California would impose $2 billion in mid-year "trigger" cuts next month, mostly through K-12 school reductions, under a new revenue forecast issued this morning by the nonpartisan Legislative Analyst's Office. The LAO also said the deficit for the year beginning July 1, 2012 would be nearly $13 billion.
The analyst's report is not the sole determinant of whether the state will impose those cuts, but it is one of two tools the Department of Finance must rely upon before deciding whether to slash spending. The finance department will issue its own forecast in December.
The Analyst said the state will not receive $3.7 billion of the $4 billion revenue bump that Gov. Jerry Brown and lawmakers optimistically relied upon to help close the budget in June. The enacted budget projected the state would receive $88.5 billion in revenues and transfers; the analyst says it will only get $84.8 billion.
The Department of Finance said this week that California was running $1.3 billion behind revenue projections for the first four months of the fiscal year, from July to October. State Controller John Chiang pegged the revenue shortfall at $1.5 billion.
If Finance issues a projection next month similar to the analyst's, the state must cut K-12 funding by $1.4 billion. It must also slash University of California and California State University systems by $100 million each. The state's developmental services program would lose $110 million, while In-Home Supportive Services would see a $100 million reduction.
The Legislature and governor could still intervene before those cuts take place in January and February. The K-12 cut would be the most controversial, given the priority voters place on public education, the influence of K-12 advocates and the fact that 143 of the state's 1,032 school districts are in financial jeopardy.

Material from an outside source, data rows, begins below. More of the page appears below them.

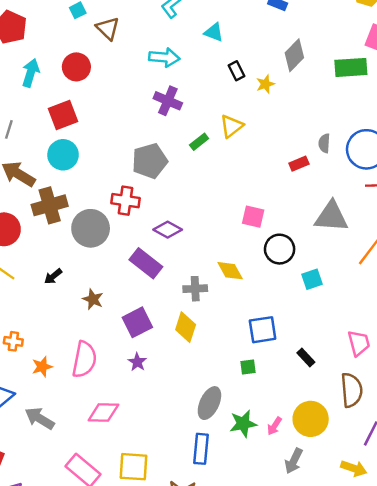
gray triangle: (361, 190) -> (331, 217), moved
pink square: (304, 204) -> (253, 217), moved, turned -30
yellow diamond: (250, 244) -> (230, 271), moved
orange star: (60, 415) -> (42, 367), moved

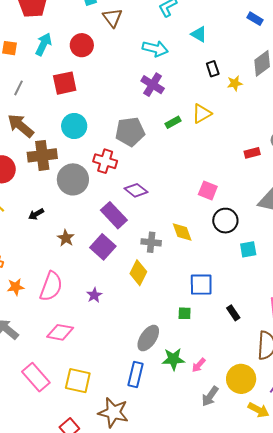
cyan circle: (63, 155) -> (74, 126), moved
purple square: (137, 322) -> (103, 247), moved, turned -30
yellow circle: (311, 419) -> (241, 379), moved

Brown and lawmakers said in June that K-12 districts should absorb a mid-year cut by shortening the school year in the spring. Based on their initial math, a $1.1 billion trigger reduction in classroom funding would amount to roughly five days of school.
As part of the budget deal, the California Teachers Association won job protections that ensure districts do not lay off teachers, as well as an assurance that any school-year reduction be negotiated with local unions. That prompted school boards and administrators to lobby the governor for more flexibility in how they absorb mid-year cuts.
"There was a strong assertion when this budget was wrapped together that we would probably never see the triggers pulled and, as a consequence, districts were not really given the kind of tools they needed to prepare for this kind of reduction," said Kevin Gordon, a lobbyist for school districts. "I fully expect the governor and legislative leaders to reshuffle the deck on this trigger mechanism so it doesn't hit schools so hard."
The analyst says that impacts would vary across districts. While some have enough reserves to survive the cut, others may rely on cuts to non-classroom staff or even seek an emergency state loan.